PARIS : Jusqu'où peut mener l'imagination? Les tableaux de la peintre tunisienne Aziza Guermazy suscitent curiosité et émerveillement. Son œuvre – un subtil mélange de couleurs et de personnages intelligibles aux formes géométriques variées – est une ode à la réflexion. Entretien avec la jeune artiste talentueuse pour Arab News en français.
Un pari gagnant
Dresser le portrait d'une peintre est un exercice délicat. Il nécessite de poser des questions existentielles à l'artiste. Un débat s'ouvre dès lors autour des notions de création, de subjectivité, d'imaginaire et surtout de liberté. Certains artistes préfèrent se mettre en arrière-plan en jouant la carte du mystère. D'autres, au contraire, considèrent leur œuvre comme un prolongement de leur personnalité. Mais il y a ceux qui utilisent l'art comme un moyen d’expression privilégié.
Aziza Guermazy est de cette école-là, et elle ne s'en cache pas. Il y a chez elle ce que l'on peut appeler la force de la vulnérabilité. «Je suis une personne très timide et introvertie. En temps normal, j'ai du mal à m'exprimer. La peinture est une façon de m'exprimer, et ce, même au niveau des couleurs. Mes toiles sont remplies de couleurs vives, mais moi je ne porte que du noir et plus récemment du gris et du blanc.»
Ce n'est qu'en 2018, à l'âge de 27 ans, qu'elle décide de se consacrer pleinement à cette activité, alors qu’elle avait seulement pris des cours de peinture à l'âge de douze ans. Action risquée car des études universitaires couronnées par un diplôme de Master en gestion de la relation client lui permettaient d’entrer pleinement dans le grand bain de la vie professionnelle. «Les études étaient passionnantes. J'ai travaillé pendant un an. Mais ce n'était pas fait pour moi. Rester dans un bureau derrière l'ordinateur toute la journée, ça ne me correspondait pas.»
Aziza Guermazy s'est ainsi lancé un pari, de surcroît, gagnant. «J'ai démissionné du jour au lendemain. J'ai envoyé des candidatures à Paris. Je ne pouvais pas rester les bras croisés. Ma mère n'en pouvait plus. Pour m'occuper, j'ai repris ma peinture et tout compte fait, j'ai compris que c’était ce que je voulais faire.»
L'élément déclencheur? Une ascension fulgurante au niveau local, dès 2019. Sa première exposition personnelle qui s'intitule «Imaginarium» – un nom hautement évocateur – s'est déroulée à l'Agora de Tunis. Sa deuxième exposition s'est tenue à l'Institut français de Sfax. Son talent a aussi été remarqué au niveau international. Elle a ainsi obtenu le prix de la résidence d'artiste à la Mediterranean Contemporary Art Prize.

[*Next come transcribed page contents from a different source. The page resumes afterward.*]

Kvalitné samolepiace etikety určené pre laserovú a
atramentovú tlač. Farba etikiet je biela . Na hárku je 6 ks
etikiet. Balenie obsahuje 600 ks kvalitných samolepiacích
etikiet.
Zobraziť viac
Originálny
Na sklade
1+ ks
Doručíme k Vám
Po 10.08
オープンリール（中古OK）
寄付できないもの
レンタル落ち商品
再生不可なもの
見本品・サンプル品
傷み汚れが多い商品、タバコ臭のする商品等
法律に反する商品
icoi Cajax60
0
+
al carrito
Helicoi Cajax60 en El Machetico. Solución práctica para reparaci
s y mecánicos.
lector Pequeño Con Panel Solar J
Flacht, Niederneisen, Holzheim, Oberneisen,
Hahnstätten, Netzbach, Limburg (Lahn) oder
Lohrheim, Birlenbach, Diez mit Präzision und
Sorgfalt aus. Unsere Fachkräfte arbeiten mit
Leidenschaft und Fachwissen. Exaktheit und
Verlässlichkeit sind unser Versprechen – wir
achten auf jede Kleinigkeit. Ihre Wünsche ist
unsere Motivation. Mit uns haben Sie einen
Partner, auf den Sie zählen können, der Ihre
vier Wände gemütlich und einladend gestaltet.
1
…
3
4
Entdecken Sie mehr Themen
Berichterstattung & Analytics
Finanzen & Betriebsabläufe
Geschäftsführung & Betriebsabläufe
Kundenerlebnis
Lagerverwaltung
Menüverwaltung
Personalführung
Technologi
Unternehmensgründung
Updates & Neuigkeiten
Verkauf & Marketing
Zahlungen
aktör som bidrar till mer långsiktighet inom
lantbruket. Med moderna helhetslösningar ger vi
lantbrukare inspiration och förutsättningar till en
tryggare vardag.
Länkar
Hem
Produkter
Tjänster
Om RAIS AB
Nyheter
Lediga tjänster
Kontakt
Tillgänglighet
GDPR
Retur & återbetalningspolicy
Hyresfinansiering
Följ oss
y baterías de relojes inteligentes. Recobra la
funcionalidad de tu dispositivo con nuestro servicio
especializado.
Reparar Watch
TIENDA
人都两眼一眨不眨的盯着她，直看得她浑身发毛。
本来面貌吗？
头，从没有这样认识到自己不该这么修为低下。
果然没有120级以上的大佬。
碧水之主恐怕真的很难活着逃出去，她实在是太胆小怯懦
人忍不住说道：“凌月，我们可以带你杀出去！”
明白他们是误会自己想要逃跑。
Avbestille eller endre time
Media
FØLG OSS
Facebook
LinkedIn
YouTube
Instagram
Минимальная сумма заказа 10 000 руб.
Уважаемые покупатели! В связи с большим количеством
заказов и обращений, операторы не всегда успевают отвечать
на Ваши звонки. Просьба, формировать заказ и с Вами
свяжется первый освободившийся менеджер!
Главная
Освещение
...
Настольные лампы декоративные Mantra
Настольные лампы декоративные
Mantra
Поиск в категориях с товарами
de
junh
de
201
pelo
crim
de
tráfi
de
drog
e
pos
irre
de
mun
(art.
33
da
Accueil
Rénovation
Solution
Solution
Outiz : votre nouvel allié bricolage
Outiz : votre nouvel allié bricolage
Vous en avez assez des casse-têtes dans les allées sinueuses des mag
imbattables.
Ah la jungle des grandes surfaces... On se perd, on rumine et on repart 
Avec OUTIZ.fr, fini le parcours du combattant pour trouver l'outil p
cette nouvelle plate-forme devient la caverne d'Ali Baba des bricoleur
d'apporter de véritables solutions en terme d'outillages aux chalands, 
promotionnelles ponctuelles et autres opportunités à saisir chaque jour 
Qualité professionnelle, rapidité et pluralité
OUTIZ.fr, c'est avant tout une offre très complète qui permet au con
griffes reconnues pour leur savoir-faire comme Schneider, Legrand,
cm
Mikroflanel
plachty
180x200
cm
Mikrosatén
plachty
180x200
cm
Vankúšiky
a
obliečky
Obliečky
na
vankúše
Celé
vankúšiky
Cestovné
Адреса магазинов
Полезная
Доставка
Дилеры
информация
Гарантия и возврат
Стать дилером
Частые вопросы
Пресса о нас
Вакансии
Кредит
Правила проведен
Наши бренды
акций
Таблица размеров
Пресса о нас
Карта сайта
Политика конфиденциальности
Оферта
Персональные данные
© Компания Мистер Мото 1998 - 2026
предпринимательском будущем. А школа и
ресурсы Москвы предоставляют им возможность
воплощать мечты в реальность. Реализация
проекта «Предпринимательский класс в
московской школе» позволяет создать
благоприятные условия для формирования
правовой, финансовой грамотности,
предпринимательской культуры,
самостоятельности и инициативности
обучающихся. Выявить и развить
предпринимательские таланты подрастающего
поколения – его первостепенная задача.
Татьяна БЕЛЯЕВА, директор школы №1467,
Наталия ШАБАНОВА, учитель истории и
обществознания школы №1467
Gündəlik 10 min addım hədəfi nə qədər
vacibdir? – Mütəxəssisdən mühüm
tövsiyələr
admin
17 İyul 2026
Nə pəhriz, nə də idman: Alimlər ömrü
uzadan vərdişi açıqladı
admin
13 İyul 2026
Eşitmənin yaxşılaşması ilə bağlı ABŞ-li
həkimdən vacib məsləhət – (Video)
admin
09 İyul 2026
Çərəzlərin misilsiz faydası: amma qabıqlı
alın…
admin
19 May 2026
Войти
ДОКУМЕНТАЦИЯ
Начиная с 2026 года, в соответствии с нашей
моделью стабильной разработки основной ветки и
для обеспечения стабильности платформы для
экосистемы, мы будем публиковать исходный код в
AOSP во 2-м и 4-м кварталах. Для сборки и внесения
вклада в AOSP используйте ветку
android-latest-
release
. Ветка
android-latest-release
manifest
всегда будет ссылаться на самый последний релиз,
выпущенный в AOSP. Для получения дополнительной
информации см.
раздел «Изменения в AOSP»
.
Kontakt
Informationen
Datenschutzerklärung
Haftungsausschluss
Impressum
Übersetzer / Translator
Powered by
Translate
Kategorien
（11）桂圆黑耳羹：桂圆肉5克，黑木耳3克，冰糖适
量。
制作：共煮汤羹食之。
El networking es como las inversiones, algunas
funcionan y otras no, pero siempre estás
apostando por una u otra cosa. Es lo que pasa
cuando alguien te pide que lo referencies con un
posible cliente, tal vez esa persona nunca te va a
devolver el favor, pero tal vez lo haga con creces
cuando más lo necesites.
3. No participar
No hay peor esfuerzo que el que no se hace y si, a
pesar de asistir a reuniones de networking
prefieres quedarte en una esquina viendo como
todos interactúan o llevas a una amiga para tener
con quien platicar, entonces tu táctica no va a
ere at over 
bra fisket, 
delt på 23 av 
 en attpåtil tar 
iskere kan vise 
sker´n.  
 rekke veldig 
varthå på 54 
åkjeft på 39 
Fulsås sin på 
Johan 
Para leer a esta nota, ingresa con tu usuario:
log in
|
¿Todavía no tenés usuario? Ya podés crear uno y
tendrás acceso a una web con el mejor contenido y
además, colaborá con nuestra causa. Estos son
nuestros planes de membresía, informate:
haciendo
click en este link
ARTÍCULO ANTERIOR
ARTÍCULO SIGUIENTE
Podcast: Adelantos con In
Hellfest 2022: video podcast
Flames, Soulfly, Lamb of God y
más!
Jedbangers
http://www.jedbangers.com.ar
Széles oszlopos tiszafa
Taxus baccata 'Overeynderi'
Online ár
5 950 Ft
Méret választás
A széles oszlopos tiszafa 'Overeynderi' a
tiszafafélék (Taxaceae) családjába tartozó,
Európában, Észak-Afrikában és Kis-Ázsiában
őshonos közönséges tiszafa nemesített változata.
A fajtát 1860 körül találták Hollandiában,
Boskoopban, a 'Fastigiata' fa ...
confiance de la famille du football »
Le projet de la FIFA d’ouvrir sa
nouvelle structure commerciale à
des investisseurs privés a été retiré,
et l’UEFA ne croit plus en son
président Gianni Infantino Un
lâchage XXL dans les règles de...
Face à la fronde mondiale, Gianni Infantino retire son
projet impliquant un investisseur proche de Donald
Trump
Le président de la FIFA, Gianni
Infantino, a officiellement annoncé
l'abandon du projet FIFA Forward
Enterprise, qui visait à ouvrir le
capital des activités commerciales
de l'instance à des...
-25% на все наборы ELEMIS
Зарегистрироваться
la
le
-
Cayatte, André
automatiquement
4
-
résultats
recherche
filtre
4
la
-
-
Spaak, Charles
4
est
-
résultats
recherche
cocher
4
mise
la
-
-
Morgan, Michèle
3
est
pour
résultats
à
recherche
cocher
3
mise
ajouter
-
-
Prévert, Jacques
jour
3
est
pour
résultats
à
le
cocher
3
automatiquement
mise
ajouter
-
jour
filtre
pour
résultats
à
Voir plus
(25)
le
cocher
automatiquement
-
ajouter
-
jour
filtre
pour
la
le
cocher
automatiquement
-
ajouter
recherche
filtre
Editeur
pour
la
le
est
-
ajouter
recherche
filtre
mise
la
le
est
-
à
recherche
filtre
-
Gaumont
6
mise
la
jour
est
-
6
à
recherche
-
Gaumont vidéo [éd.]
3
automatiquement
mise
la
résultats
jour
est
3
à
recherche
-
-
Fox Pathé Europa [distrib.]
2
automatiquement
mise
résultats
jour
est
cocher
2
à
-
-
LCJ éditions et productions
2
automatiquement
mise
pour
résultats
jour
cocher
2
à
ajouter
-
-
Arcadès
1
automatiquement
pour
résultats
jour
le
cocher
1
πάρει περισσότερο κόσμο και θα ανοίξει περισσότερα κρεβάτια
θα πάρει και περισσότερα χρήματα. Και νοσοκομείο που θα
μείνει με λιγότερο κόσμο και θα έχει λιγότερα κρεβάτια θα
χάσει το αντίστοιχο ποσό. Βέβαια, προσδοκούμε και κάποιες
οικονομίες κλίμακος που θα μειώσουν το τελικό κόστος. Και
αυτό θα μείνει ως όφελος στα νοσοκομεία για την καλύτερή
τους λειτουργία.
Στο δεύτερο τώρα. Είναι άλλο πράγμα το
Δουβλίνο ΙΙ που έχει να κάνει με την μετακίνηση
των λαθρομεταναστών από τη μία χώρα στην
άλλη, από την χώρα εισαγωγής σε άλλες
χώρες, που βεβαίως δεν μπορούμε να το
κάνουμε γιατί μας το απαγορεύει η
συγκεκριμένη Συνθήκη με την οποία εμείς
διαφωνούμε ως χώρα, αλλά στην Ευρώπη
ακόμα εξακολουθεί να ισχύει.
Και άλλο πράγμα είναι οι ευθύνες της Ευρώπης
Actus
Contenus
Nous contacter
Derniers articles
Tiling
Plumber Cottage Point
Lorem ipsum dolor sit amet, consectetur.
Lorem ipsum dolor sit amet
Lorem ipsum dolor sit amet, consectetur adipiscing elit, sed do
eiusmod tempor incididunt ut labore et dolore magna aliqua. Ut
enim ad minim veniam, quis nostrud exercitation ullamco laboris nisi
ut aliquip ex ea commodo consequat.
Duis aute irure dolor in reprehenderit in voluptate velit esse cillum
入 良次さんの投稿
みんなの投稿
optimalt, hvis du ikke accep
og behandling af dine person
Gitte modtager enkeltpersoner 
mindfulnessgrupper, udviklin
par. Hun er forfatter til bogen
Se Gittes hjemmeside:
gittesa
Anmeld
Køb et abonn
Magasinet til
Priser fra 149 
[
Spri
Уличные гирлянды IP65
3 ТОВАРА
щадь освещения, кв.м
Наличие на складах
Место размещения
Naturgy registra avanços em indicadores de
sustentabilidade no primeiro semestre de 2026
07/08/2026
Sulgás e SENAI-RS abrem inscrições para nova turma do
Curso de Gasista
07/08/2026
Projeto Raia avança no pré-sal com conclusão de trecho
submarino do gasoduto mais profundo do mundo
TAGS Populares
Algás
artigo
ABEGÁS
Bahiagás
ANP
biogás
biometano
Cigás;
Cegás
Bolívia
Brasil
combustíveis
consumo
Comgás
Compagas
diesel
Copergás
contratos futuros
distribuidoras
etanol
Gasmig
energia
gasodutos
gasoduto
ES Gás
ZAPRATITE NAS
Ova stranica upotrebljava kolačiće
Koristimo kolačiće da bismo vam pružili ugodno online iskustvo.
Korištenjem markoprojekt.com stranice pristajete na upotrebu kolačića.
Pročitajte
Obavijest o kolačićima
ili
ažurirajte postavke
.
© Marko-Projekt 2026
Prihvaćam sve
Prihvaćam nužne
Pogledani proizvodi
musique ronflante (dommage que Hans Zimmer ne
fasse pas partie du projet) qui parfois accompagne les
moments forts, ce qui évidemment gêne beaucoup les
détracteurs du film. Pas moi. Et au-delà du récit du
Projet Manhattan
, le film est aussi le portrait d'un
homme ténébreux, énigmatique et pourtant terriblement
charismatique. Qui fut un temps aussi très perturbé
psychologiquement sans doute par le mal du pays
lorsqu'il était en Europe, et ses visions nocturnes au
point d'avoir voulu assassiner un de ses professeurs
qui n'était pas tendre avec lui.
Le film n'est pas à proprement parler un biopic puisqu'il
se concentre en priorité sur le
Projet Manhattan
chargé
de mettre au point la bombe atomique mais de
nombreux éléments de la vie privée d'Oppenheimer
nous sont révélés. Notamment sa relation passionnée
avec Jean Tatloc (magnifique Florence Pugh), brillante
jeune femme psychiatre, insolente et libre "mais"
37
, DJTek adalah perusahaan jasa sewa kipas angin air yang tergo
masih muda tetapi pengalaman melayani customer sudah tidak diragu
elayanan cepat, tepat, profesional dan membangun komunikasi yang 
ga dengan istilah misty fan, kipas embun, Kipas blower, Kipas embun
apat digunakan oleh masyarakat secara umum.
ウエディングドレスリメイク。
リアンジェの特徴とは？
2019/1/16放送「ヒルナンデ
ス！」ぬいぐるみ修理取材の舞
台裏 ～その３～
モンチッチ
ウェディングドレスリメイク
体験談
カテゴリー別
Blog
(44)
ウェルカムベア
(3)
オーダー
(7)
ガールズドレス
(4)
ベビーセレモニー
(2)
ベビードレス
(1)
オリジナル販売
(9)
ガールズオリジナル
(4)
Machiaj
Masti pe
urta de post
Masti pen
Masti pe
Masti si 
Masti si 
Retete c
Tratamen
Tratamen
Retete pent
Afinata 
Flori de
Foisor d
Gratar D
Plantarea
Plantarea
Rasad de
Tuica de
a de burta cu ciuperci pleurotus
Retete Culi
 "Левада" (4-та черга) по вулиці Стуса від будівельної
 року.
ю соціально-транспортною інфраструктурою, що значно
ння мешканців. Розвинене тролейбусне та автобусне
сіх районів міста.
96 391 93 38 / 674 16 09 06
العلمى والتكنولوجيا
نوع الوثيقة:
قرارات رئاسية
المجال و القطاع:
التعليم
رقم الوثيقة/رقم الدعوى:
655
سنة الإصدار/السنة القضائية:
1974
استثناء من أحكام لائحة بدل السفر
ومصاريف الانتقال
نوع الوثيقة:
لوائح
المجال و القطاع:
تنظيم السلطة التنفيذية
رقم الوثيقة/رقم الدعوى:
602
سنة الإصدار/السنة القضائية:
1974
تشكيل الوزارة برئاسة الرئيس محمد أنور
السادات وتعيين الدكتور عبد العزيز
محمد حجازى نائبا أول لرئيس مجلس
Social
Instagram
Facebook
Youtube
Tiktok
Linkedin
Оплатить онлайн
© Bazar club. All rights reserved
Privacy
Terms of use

Une œuvre qui suscite la réflexion
Ce succès est dû notamment au fait qu'elle a su vite imposer sa propre signature. «Ça me fait plaisir d'entendre que l'on arrive à reconnaître aisément mes toiles. C'est ce que je recherche. Je veux garder le même style. Je veux vraiment qu'on arrive à reconnaître ma signature dans n'importe quel pays, n'importe quelle galerie.»
L'artiste aime préciser que chaque tableau a sa propre singularité, sa propre histoire, et ne répond pas forcément à une logique d'ensemble. «C'est à travers des personnages semi-humains que j'ai créés que j'essaie de raconter une histoire à chaque fois. Cette histoire peut être interprétée de manière infinie.»
L'artiste aime susciter la réflexion, notamment par le biais du nom de ses toiles. «À plusieurs occasions, j'ai préféré garder le nom du tableau pour moi. Les gens peuvent ainsi l’interpréter comme il le souhaitent. Ils peuvent même voir des choses auxquelles je n’avais pas pensé. C'est un objectif que je recherche.»
Cet objectif, l'artiste a pu l'expérimenter lors de son exposition à l'Institut français où elle a reçu la visite des écoles françaises à Sfax. «Les visiteurs avaient entre quatre et dix ans. C'était incroyable. Ils ont adoré analyser mes toiles. Un directeur m'a même contactée pour que je fasse un atelier de peinture. J'ai vécu un rêve.»
L'émerveillement est un bien précieux, qu'il convient de chérir et de partager.